Jean had heard rumors of the fall of Jerusalem, he had heard of the horrors that the Turks inflicted among the Christians in the holy city. Women and children had been tortured. Jean’s blood boiled within him as he continued to listen to the preacher’s words.
“Europe is too narrow for us. We must go to the land that flows with milk and honey. We must bring the New Jerusalem to earth. Take up you arms against the Saracens who have defiled God’s holy land.”
Jean was nodding with the rest of the men around him. Suddenly he felt like there was a mission for him beyond the simple confines of his humble farm. Perhaps God could use him in the kingdom.
“Do not fear men, for God is above all. Leave your fields and your families. We will be kings in Jerusalem. All of your debts will be cleared, your taxes forgiven, your sins forgotten.” Jean’s heart soared at those words.

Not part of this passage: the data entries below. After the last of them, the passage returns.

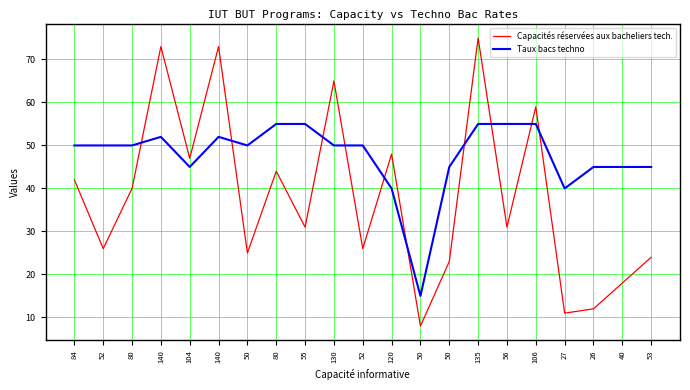

Reading left to right, list all the values displayed in this chart.

Capacités réservées aux bacheliers tech.: 84=42	52=26	80=40	140=73	104=47	140=73	50=25	80=44	55=31	130=65	52=26	120=48	50=8	50=23	135=75	56=31	106=59	27=11	26=12	40=18	53=24
Taux bacs techno: 84=50	52=50	80=50	140=52	104=45	140=52	50=50	80=55	55=55	130=50	52=50	120=40	50=15	50=45	135=55	56=55	106=55	27=40	26=45	40=45	53=45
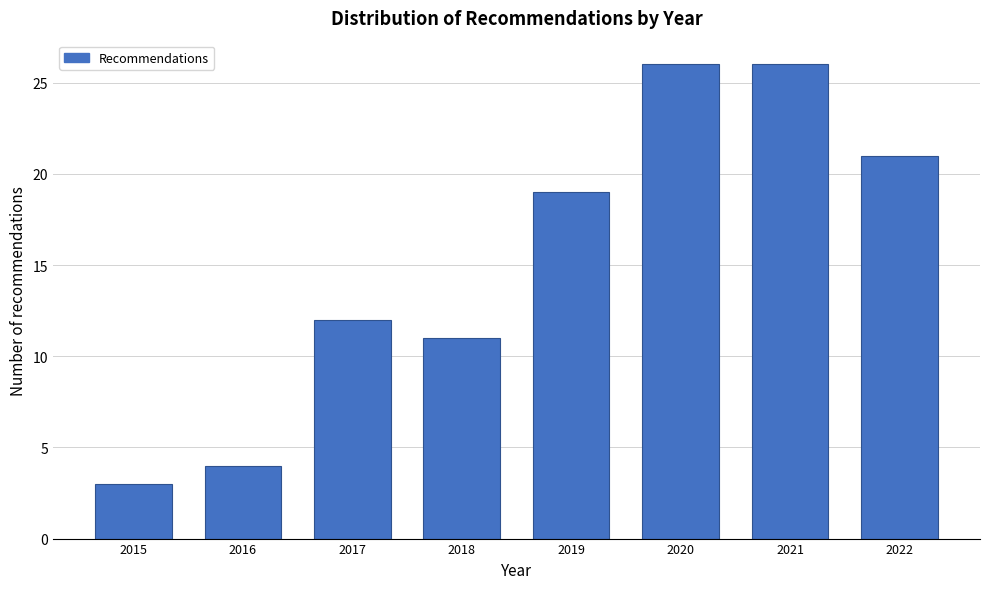

Reading left to right, transcribe all the data shown in this chart.

3	4	12	11	19	26	26	21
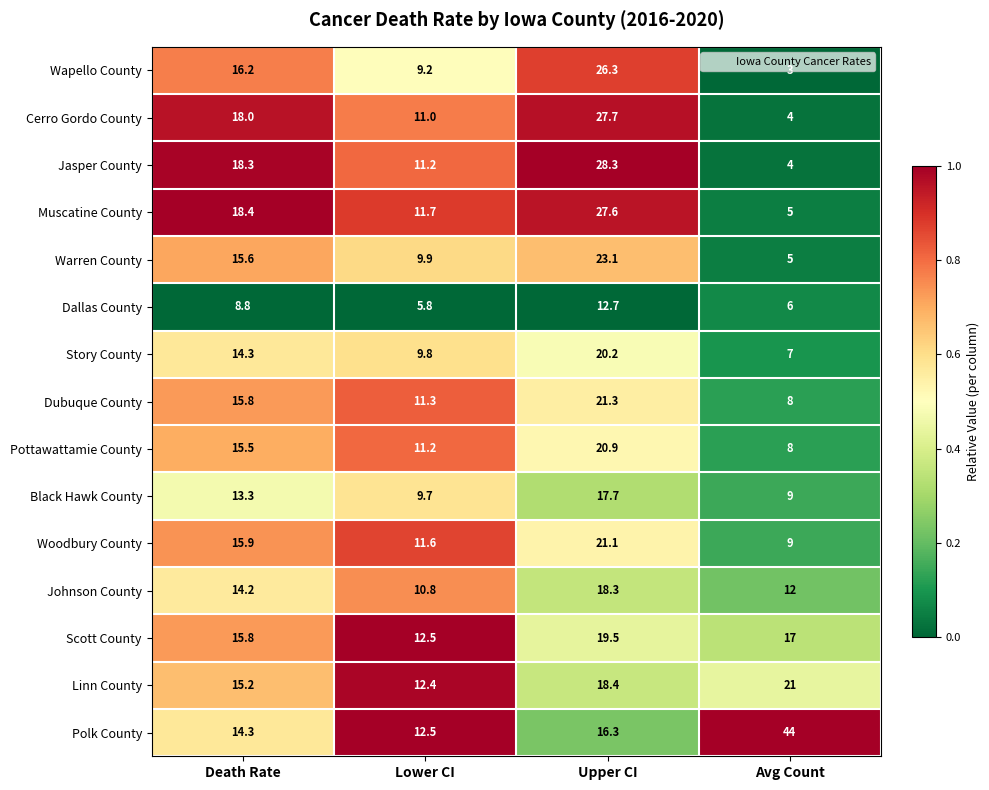

What is the difference between the Wapello County values at Avg Count and Death Rate?

13.2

“God will bless those that follow him in faith and defeat the enemies of the Lord. Come with me, brothers! Come and fight the battle for the Lord. This is a holy adventure. It is not kings or nobles that ask this of you, but God himself. Will you let the heathen run free in the land of promise? Or will you fight?”
“Deus lo volt,” cheered the crowd, waving their arms in excitement.
“Deus lo volt!” Jean cried with them, his heart pounding in his chest.
The preacher mounted an old donkey and rode his way through the impassioned crowd. Jean watched as several people reached out and pulled hair from the animal’s hide to keep as a relic. Jean followed the mob through the city and out the gate, determined that he would help win back the city of Jerusalem and bring the Kingdom of God to earth.
“Deus lo volt,” they chanted. “Deus lo volt!”
In March 1096, Peter the Hermit marched out with 40,000 peasants. The battle cry of the campaign, “Deus lo volt,” means “God wills it.” After the battle in October 1096, only 3,000 peasants returned. This ill-fated venture became known as the People’s Crusade.